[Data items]
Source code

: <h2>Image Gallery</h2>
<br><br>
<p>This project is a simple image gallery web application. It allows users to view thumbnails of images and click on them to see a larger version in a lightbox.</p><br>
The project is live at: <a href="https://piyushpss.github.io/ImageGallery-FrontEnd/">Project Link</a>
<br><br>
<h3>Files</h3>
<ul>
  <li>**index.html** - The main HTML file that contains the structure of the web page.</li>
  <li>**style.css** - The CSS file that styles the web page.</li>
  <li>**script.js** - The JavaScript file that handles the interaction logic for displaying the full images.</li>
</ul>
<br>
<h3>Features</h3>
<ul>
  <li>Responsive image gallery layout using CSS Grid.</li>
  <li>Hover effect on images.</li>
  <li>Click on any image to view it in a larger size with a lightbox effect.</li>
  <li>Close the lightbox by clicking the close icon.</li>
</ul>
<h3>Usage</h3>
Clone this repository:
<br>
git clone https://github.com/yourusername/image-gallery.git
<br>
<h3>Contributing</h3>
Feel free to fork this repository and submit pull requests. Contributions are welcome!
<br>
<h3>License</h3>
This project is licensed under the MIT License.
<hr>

JOB:
Repeat the lines above, from the one containing "git clone https://github.com/yourusername/image-gallery.git" to the final line, word for word and with nothing else.

PROBLEM SOLUTION:
git clone https://github.com/yourusername/image-gallery.git
<br>
<h3>Contributing</h3>
Feel free to fork this repository and submit pull requests. Contributions are welcome!
<br>
<h3>License</h3>
This project is licensed under the MIT License.
<hr>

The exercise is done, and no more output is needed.